-------- GIVEN TEXT --------

OpenAI Agents SDK Explains Run Results and State

OpenAI's Agents SDK runtime treats each SDK run as an application-level turn, returning a structured workflow object rather than just display text. Key return fields include finalOutput, continuation surfaces like history, lastAgent, and lastResponseId, plus resumable state when a run pauses. Use outputType to enforce typed outputs for routing, validation, and tool execution. Pick one conversation-state strategy per conversation to avoid duplicated context, and keep runtime-only data out of model-visible history. Streaming runs must be treated specially: a stream is truly finished only when the runtime signals final output and a stable response ID. This guide focuses on engineering reliable results, state continuation, typed outputs, sessions, and streaming behavior for production agents.
What happened
The developer guide deep-dives into the runtime semantics of the OpenAI Agents SDK, showing that one SDK run is one application-level turn. It emphasizes that the run return is a workflow object with structured fields such as finalOutput, history, lastAgent, and lastResponseId, and that runs can yield resumable state when the workflow pauses. The note also stresses session handling, typed outputs via outputType, and streaming termination semantics.

-------- DATA EXCERPTS --------

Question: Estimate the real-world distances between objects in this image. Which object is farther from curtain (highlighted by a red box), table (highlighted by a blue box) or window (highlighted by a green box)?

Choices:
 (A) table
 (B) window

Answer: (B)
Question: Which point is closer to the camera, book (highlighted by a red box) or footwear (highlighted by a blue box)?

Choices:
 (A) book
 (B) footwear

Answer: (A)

--------

# [ASSIGNMENT]
Write the next part of the article on the OpenAI Agents SDK's run results and state, continuing from its final sentence.

# [RESPONSE AREA]
Technical details
Treat the run result as the contract between model and orchestrator, not just UI text. Key runtime artifacts you must read and persist include:
- •finalOutput for the completed user-facing answer
- •history for replaying model-visible context
- •lastAgent to record which specialist or tool was last active
- •lastResponseId for server-managed response identity and resume logic
Use outputType when downstream steps need structured data, because typed outputs convert brittle text parsing into a firm contract. For streaming, a run is complete only when the SDK signals stream closure and the finalOutput is present, otherwise treat the run as resumable and persist intermediate state. Keep runtime-only handles, credentials, and logging metadata out of history; history is what the model sees, while run context is what your application code consumes.
Context and significance
This guidance reframes agent reliability away from prompt tweaks toward explicit runtime contracts, typed outputs, and durable state management. As agents replace point prompts with multi-step workflows, these runtime rules become central for reproducibility, auditability, and safe tool execution. The advice aligns with broader industry moves toward structured model outputs and server-side orchestration rather than ad hoc prompt replay.
What to watch
Follow the next parts of the series for examples of resumable runs, integrations with toolchains, and recommended patterns for idempotency, storage, and session lifecycle management.
Scoring Rationale
This is a practical, tactical deep-dive that matters to engineers building production agents. It does not introduce a new model or protocol, but it clarifies runtime contracts and state patterns critical for reliable agent orchestration.